Supplied text ->
============================================================
Twain Is a Restaurant Inspired by Your Grandma’s Cookbook

Literally. The chef has a collection of 300 ‘spiral-bounds.’

Twain Is a Restaurant Inspired by Your Grandma’s Cookbook

Twain Is a Restaurant Inspired by Your Grandma’s Cookbook

By Maggie Hennessy

Chicago chef Tim Graham was a teenager in Central Missouri when he developed an unlikely penchant for old, spiral-bound Midwestern cookbooks.

You know the sort: packed with bucolic delights like Jell-O salad, monkey bread and sloppy joes, the kind of spread you might find at a university club fundraiser in 1940s Dubuque, Iowa, or a church bake sale in Quincy, Illinois, circa 1960.

“Growing up my parents had an eBay store specializing in mid-century-modern everything, so on Sundays and family trips I was dragged to a lot of flea markets, estate sales and antique malls,” Graham says. “It wasn’t an active collection in the beginning, since I didn’t really know what was happening. Something just attracted me to those cookbooks.”

It took Graham another 20 years — growing his collection to more than 300 spiral-bounds and working his way up through such lauded kitchens as Michelin-starred Tru and Travelle — to realize that the Midwestern cooking of his childhood and these secondhand books deserved a turn in the spotlight.

He and wife/sommelier Rebekah Graham (Publican) are bringing that vision to life at Twain, set to open this Friday (8/24) in Logan Square with help from co-owner Branko Palikuca (The Dawson).

“Tim came from this cuisine of the Midwest that’s never really, in our lifetimes in Chicago, gotten its fair share,” says Rebekah. “Yet everybody can recall an experience with ‘Nancy’s cheesy casserole.’” (In this writer’s case, it was Betsy’s cheesy ham bake.)
============================================================
Extend the article about the Twain restaurant, picking up after its final sentence. The listing after this point is unrelated to the restaurant article.
============================================================
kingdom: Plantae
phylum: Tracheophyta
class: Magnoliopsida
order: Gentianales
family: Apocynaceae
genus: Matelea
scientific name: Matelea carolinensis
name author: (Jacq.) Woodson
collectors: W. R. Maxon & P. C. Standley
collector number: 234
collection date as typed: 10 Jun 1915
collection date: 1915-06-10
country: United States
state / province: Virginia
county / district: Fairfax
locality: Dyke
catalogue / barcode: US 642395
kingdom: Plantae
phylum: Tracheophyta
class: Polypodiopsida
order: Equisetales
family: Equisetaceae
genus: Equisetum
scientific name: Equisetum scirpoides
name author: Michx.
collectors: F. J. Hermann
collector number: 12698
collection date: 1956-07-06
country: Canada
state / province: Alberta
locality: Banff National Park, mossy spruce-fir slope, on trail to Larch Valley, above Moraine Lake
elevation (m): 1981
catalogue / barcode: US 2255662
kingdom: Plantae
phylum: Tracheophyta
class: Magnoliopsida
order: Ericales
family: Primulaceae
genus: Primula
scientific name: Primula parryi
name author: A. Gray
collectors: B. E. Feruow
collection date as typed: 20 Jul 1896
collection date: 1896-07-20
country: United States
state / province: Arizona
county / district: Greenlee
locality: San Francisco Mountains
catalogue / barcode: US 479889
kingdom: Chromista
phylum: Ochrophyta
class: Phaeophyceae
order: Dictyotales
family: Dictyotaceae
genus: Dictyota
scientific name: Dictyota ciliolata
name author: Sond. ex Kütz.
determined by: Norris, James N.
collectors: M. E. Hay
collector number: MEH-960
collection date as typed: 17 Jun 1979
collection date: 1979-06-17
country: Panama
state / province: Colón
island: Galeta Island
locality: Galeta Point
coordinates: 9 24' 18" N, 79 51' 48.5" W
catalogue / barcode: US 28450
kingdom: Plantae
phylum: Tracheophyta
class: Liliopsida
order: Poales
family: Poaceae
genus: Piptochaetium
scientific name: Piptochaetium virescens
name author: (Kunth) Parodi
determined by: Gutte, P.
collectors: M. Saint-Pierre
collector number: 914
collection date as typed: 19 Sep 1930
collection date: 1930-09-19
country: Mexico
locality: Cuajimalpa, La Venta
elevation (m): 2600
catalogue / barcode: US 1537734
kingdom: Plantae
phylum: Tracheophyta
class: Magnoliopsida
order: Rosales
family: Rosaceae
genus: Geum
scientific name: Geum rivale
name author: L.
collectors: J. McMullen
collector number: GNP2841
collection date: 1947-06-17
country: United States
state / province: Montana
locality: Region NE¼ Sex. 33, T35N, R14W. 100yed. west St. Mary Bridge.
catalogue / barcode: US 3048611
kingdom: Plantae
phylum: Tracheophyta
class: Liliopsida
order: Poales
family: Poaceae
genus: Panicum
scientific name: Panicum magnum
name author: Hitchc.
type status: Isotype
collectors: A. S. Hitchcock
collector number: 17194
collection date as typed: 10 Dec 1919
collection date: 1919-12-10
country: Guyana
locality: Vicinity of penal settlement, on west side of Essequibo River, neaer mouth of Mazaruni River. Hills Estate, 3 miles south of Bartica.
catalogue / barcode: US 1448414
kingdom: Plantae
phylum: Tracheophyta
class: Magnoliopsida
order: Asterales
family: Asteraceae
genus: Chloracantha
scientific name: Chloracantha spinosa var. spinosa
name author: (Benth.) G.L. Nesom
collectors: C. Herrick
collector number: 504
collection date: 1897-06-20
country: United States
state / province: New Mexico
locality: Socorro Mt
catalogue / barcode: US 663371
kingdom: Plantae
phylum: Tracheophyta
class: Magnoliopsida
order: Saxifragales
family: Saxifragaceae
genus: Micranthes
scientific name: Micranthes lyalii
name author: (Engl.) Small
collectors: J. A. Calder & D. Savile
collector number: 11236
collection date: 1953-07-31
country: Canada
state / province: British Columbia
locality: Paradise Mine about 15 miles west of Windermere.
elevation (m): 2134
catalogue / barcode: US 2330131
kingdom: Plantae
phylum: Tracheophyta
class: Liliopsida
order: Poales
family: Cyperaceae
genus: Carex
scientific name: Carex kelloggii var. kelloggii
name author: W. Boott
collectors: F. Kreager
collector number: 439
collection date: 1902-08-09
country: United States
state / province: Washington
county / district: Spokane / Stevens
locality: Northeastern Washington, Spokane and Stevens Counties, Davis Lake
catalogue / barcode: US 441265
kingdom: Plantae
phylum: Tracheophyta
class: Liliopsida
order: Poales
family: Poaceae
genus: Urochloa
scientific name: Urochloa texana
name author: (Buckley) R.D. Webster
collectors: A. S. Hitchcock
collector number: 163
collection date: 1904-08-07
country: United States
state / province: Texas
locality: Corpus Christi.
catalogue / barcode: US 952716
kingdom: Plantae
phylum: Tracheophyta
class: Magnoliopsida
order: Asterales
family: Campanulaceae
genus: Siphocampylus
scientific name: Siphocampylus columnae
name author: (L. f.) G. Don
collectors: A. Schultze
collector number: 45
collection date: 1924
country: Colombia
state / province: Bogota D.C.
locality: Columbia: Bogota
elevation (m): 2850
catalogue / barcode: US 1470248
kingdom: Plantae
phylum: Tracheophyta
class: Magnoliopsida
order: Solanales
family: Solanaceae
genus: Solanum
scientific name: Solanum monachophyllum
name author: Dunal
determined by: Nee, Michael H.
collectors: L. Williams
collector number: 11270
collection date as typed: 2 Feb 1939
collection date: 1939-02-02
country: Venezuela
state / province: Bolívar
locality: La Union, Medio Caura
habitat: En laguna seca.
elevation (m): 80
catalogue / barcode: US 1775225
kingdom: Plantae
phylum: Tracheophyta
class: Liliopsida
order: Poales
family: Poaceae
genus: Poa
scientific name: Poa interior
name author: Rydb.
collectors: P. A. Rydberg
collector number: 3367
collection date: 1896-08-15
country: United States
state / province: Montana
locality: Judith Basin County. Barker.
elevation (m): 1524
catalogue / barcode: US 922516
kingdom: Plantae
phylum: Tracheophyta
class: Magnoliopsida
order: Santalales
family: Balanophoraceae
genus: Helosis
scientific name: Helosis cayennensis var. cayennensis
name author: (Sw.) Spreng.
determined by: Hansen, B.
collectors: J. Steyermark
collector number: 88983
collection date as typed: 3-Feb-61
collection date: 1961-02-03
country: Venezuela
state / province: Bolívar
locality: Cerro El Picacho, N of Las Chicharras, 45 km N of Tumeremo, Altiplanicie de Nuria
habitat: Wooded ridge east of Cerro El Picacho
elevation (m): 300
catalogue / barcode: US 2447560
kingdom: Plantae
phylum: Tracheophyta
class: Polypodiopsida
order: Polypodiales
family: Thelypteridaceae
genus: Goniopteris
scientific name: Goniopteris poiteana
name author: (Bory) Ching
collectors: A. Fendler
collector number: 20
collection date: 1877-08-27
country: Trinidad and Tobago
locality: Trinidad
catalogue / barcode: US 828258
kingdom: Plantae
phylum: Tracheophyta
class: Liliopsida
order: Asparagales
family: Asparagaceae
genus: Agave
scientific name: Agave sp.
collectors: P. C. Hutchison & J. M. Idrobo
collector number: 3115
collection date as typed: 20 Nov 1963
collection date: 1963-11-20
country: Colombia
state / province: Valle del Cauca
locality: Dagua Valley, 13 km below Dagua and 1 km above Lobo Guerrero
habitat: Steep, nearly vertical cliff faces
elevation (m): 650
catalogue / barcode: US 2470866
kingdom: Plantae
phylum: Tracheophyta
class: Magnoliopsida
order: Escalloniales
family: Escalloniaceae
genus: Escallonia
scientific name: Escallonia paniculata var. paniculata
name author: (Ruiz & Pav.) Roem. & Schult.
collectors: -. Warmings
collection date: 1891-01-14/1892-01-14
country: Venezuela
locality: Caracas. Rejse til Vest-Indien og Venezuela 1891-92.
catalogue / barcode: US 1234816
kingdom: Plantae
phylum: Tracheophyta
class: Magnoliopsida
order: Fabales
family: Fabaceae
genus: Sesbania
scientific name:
============================================================
Final answer ->
Twain, whose name dually homages the iconic author and Missourian and the Grahams’ partnership, traffics in churched-up versions of said Middle American classics. Think meatloaf-and-eel surf and turf with nori-crusted onion rings, oversized clams casino with chorizo and Parmesan breadcrumbs, pigs in a blanquette with braised pork cheeks and cauliflower in veal sauce, and Mississippi mud pie.

Twain Restaurant (2 images)

Dust off that old blue-ribbon spoon bread recipe if you have one, because the Grahams are positioning a recipe drop box at Twain’s entrance to collect submissions for their very own spiral-bound charity cookbook.

In the meantime, feast on the backstories of three opening-menu dishes at Twain.

Mushroom turnovers
In these vintage-cocktail party two-biters, creamed porcini mushrooms are packed into half-moon pastry pockets that owe their tender, flaky texture to cream cheese dough. “This is maybe the only recipe I’ve ripped off directly,” Tim Graham says. “It’s just what it sounds like, cream cheese, butter and flour,” he says. Why mess with a good thing, right?

Sloppy marrow
Few foods embody Americana better than the sloppy joe. “You’ll find sometimes three ladies have submitted sloppy joe recipes to the same charity cookbook,” Graham says. He adds oatmeal stout to his ‘joe mixture, then spoons the beefy crumbles over roasted bone marrow with housemade mustard relish. It all sits atop Egg Harbor Bread, a sliced white pullman loaf — with six risings — derived from a 90-year-old recipe. “The reason we invested money in the staff to make bread in-house is that half of all these books are made up of baked goods, from breads to yeasted rolls to muffins to coffee cakes,” Graham says. “I can’t wait till we start brunch.”

Gooey butter cake
Rumor has it that this St. Louis staple dessert originated by accident in the 1930s, when a baker mixed up the proportion of butter in one of his coffee cakes. Made up of boxed yellow cake mix and “more butter and powdered sugar than you can imagine,” it bakes into a super-sweet, dense, custardy cake. “Every recipe in these books involves yellow cake mix, so (pastry chef) Stefanie (Bishop) created her own version.”

2445 N. Milwaukee Ave.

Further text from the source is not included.